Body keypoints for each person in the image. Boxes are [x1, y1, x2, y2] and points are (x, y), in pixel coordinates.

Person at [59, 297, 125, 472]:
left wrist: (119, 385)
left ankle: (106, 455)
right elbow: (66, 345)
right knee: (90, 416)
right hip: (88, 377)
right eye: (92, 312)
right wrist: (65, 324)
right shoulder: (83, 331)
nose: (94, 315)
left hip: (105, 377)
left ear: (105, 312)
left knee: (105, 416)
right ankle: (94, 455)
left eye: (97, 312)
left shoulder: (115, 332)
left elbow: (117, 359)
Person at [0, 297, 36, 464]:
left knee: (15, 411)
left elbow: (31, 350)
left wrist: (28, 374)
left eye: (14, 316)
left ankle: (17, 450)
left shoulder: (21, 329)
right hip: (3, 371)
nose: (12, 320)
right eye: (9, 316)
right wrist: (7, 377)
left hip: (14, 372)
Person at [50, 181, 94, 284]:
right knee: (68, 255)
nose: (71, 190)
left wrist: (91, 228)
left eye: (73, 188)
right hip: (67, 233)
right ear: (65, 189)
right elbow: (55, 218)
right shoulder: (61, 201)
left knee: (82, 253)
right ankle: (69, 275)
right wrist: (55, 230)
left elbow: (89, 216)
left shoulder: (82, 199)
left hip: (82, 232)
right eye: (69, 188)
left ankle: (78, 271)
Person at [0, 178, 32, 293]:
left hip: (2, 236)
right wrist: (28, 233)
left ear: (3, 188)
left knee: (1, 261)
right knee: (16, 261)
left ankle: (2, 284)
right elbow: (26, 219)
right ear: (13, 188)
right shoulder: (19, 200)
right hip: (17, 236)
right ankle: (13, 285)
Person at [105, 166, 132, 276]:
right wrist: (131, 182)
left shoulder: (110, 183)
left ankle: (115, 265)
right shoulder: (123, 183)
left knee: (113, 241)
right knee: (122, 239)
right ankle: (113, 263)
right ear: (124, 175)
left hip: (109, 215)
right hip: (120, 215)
---*---
*What you have to do:* Each line from the top of the material above through the line containing "nose: (12, 320)" must be output exactly, and no other line.

*Solution for this problem:*
Body keypoints for each person in the image. Boxes are [x1, y1, x2, y2] and points are (x, y), in pixel coordinates.

Person at [59, 297, 125, 472]:
left wrist: (119, 385)
left ankle: (106, 455)
right elbow: (66, 345)
right knee: (90, 416)
right hip: (88, 377)
right eye: (92, 312)
right wrist: (65, 324)
right shoulder: (83, 331)
nose: (94, 315)
left hip: (105, 377)
left ear: (105, 312)
left knee: (105, 416)
right ankle: (94, 455)
left eye: (97, 312)
left shoulder: (115, 332)
left elbow: (117, 359)
Person at [0, 297, 36, 464]:
left knee: (15, 411)
left elbow: (31, 350)
left wrist: (28, 374)
left eye: (14, 316)
left ankle: (17, 450)
left shoulder: (21, 329)
right hip: (3, 371)
nose: (12, 320)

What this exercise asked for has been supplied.